WRITTEN INSTRUCTION 1:
Please answer these about the interview on stock market valuation ratios:
(a) What were the researchers writing a paper on before they turned to this one?
(b) What do macroeconomists say has been drifting down over time?
(c) Which two components of the paper does the interviewer ask to hear about?
WRITTEN INSTRUCTION 2: Extend the interview on stock market valuation ratios, picking up after its final line.

GIVEN PASSAGE:
Thank you for getting the disclaimer out of the way. We are very used to hearing that from Fed researchers and economists. So the title of the paper, I think Joe already said it, a macroeconomic perspective on stock market valuation ratios. Why did you decide to look at this particular topic at this particular moment in time, too?
Yeah, so I actually we started out before we worked on this, we were working on a paper on the US net foreign asset position and we noticed that you know, the value of US assets minus our liabilities, that had been declining really fast over the last 10 years. And historically people had mostly thought about that in terms of the US running big current account deficits, running up a bigger and bigger debt with the rest of the world. And we realized that the kind of international gross asset positions had gotten really big and a lot of the decline in the net foreign asset position was driven by the fact that foreigners had invested a lot in US equity markets and a lot of foreign direct investment into the US. And when the US markets were booming much more so than the rest of the world, that was driving up the value of these foreign investments in the US and that was driving down the US net foreign asset position. And so after that we kind of became more interested in trying to understand what’s driving valuations more generally. I mean our background’s not really we’re not really in finance, we’re sort of more macro economists, but we’ve been working on this for a few years now and that’s where this paper started.
This seems like a bit just from a sort of theoretical big picture perspective this link between sort of macroeconomics and stock markets. And it does feel like often these are worlds that talk past each other and the macro people aren’t talking about stock market valuations that much and stock market people they think they don’t even have to care about macroeconomics in many cases. But this strikes me as interesting. How like novel is this or talk to us about this attempt to bridge the gap between the two worlds here?
Yeah. I think there’s a lot of strong connections and we’re talking about the same things in a slightly different frame. So one thing macroeconomists have been talking about for a long time for example is the fact that it looks like labor share of output has been drifting down over time. So a larger share of the pie seems to be going to owners of firms and a smaller share as wages to workers. And obviously that ties directly into thinking about valuations. If the firms making bigger profits, that’s going to drive up valuation. So I think there’s a lot of connections. I think for a long time historically there was a sense that it was kind of really hard to understand valuations. They were driven by wild variations in risk premia that had not much to do with kind of standard slow-moving macro stuff. And so, you know, there were two separate camps, one studying the finance, one studying the macro and it was hard to connect them. But I think, you know, I think people are working on that and I think there’s a lot of connections.
Okay, well, let’s dive into the paper’s conclusion then because I think everyone when we talk about high valuations, the temptation is always to be like, “No, the people who are satisfied with these high valuations, like they’re the crazy ones, right? Like I’m the one that sees the truth.” But your paper actually sets out like a pretty reasonable explanation for why these high valuations have persisted and have not mean reverted as Joe mentioned. Talk to us about both I guess the labor component in your paper as well as the investment component.

STORED RECORDS:
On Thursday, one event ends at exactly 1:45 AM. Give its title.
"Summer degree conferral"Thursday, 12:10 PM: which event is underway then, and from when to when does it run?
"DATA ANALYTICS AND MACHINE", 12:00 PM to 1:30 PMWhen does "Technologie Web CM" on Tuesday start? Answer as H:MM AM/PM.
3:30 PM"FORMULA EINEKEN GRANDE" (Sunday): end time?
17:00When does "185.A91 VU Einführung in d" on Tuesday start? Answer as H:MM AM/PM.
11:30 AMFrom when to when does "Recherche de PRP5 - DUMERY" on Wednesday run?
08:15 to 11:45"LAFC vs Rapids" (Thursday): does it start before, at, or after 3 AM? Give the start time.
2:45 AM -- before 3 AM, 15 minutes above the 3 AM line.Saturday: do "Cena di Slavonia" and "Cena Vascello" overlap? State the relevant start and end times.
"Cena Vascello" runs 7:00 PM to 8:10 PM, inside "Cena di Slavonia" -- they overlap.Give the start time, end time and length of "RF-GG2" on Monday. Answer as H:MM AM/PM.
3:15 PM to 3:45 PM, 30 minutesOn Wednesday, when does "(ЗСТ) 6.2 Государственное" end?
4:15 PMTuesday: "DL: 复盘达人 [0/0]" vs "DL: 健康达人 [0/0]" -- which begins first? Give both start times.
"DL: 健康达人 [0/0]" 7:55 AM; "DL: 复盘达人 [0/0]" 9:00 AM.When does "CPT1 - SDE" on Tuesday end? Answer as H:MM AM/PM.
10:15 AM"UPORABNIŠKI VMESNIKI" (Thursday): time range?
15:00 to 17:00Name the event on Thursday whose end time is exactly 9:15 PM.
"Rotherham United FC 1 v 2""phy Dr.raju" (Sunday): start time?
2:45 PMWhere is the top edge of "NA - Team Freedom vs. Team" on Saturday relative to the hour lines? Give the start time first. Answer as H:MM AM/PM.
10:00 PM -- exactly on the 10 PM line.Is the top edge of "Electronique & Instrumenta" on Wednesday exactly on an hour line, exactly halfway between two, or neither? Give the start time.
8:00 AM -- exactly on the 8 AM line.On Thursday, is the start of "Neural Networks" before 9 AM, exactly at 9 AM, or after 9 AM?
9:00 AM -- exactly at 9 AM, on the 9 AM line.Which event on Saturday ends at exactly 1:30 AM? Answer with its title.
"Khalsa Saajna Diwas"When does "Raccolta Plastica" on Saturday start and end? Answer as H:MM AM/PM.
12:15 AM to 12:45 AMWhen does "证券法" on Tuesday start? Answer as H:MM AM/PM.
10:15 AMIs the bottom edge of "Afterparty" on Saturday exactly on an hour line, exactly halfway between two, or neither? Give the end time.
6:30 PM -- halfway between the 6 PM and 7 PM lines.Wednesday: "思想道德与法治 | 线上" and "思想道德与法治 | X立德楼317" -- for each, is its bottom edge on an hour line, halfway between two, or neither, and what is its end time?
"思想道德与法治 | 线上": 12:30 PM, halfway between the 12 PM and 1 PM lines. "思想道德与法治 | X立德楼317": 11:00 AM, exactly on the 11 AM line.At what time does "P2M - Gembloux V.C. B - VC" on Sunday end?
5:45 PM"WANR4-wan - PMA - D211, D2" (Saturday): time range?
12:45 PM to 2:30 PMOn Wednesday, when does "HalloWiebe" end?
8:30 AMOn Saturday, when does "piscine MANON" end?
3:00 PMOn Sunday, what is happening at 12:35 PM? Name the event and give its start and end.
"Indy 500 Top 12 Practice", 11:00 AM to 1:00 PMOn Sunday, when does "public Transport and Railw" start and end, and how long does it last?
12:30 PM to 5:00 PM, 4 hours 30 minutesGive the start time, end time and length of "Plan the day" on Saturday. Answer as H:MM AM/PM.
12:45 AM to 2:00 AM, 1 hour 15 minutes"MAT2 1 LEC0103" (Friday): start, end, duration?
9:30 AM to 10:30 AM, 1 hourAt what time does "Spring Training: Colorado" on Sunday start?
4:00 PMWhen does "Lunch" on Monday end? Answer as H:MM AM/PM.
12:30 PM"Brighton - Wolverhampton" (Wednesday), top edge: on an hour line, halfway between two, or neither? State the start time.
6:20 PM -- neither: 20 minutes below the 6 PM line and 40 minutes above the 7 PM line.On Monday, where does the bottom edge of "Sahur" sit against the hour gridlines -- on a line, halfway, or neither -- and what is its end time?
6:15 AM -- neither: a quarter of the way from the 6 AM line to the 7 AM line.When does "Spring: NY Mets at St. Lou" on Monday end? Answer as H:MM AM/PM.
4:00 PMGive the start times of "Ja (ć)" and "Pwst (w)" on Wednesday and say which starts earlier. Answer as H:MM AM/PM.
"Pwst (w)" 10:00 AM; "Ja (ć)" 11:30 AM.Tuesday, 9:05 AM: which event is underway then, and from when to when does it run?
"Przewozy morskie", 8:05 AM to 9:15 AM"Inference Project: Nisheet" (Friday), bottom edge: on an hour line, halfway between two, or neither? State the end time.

TASK OUTPUT 1:
(a) The US net foreign asset position.
(b) The labor share of output.
(c) The labor component and the investment component.

TASK OUTPUT 2:
Yeah, sure. So you know, I think Joe was mentioning a minute ago with the price-earnings ratio, that’s the sort of a classic valuation metric people have looked at for a long time. And the idea always was that, well, if prices get too far ahead of profits, then maybe that gap’s going to narrow again going forward. So either you’re going to have to have really fast growth in earnings or the prices are going to come down. So you’re going to get low returns. And people have looked at that ratio. Shiller has a like the famous version of it. And the problem is that it’s been drifting up and up the price-earnings ratio and it’s been kind of way above its historical average for a long time and that gap just seems to keep getting bigger. So we were we were kind of went back to that. We looked at it in macro data instead of financial data, but it looks much the same if you look at standard financial accounts. And we went back to 1952. Yeah, you see this big run up in the price-earnings ratio.
But you know, there are other metrics you can look at. Another thing you can look at is you can look at prices relative to free cash flow. And it’s sort of a similar ratio. It’s just that you’ve got free cash flow in the denominator. And the only difference between earnings and free cash flow is in measuring earnings you subtract a measure of depreciation. In measuring free cash flow instead of subtracting depreciation, you take out all capital expenditure. And then the nice thing about free cash flow is it’s sort of a measure of everything that’s left at the end of the day to be paid to the owners of the firm. So you take the sales of firms, you subtract the input costs, payments to labor, subtract their taxes, subtract their capital expenditure. Everything that’s left is money that the firm can pay out to its owners.
So if you look at that ratio, the value of all the firms in the US relative to the total cash flow they’re generating it bounces around a bunch over time. But it doesn’t have like a long-term drift. It’s not like it’s kind of systematically moving up over time. So if you look at that ratio, you’d say, “Ah, maybe the market’s not so overvalued today. Maybe prices are roughly where they you know, roughly within historical range compared to this ratio.”
This strikes me as very important and so we should just pause on this point or stick with this point for a second. So we’ve all seen the Shiller CAPE and various other versions. What you’re saying is if you just And I’ve always thought, just let’s just measure free cash flow. That’s all I care about if I’m an investor, just how much money comes back to me at the end of the day. But you’re saying that when you look at the entire market through this lens, it just does not have the same extreme drift outside of normal ranges that you see when you look at price-earnings ratios.
Yeah, that’s right. I mean, it bounces around over time, but if you look at where it was, say in 1980, so that was a low for stock values. If you look at it in 1980, and you look at it in the second quarter of 2022, that ratio of value to free cash flow is the same. And both cases are about the historical average. Now, if you look over the last 3 years, you know, that ratio has kept moving up. So now we are above the historical average, but we’re not wildly outside the range that it’s fluctuated in over the last 60-70 years.
And just going back to the labor and investment component, if we think about it very simplistically, I think you used the pie analogy earlier. Like if you think about that cash as a giant pie, less of it is going to labor, less of it has been going on investment, and more of it is being spent or returned to capital, i.e., the shareholders.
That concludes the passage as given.